Suppose we have a finite list of $n$ triples of positive integer numbers, as:
$$ \mathcal{L}=\{(a_{i1},a_{i2},a_{i3}):a_{ij}\in \mathbf{N}\setminus\{0\}, \text{ for } j=1,2,3\}_{i=1,\dots,n}.\ $$
Is there a software, where I can give $\mathcal{L}$ as in-put and which gives as out-put a possible formula, denoted by $F(a_{i2},a_{13})$, such that $a_{i1}=F(a_{i2},a_{13})$ (it could be not existing or it is not unique)?
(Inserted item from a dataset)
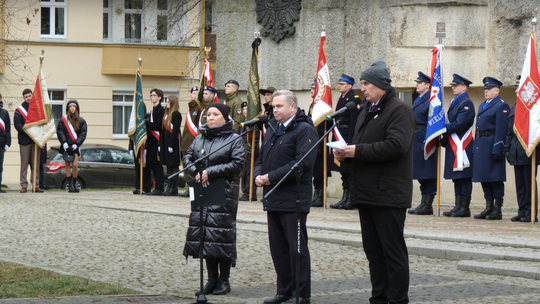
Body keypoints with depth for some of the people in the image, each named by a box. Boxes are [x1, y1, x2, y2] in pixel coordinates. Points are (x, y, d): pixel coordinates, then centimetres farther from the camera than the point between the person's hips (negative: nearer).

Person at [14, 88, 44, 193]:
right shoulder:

This formula can involve any operations of sum, multiplication, power, division, or also integer parts or binomial coefficients.
Just two examples to be clearer.
Consider the following list of $3$-uple: $(5, 12, 13), (7, 24, 25), (8, 15, 17), (20, 21, 29)$. They are Pythagorean triples and $a_{i1} = \sqrt{a_{i2}^2+a_{i3}^2}$, so $F(a_{i2},a_{13})=\sqrt{a_{i2}^2+a_{i3}^2}$ in such a case.
Consider: $(1,3,1), (2,4,1), (3,5,1)$. Then two possible formulas are $F(a_{i2},a_{13})=\mathrm{floor}(\frac{a_{i2}-2}{a_{i3}})$ or $F(a_{i2},a_{13})=a_{i2}-2a_{i3}$.
If $n>>0$, which means that we have a lot of triples, so the the formula $F(a_{i2},a_{13})$ should be unique, or in any case we can have just few of it (if it exists).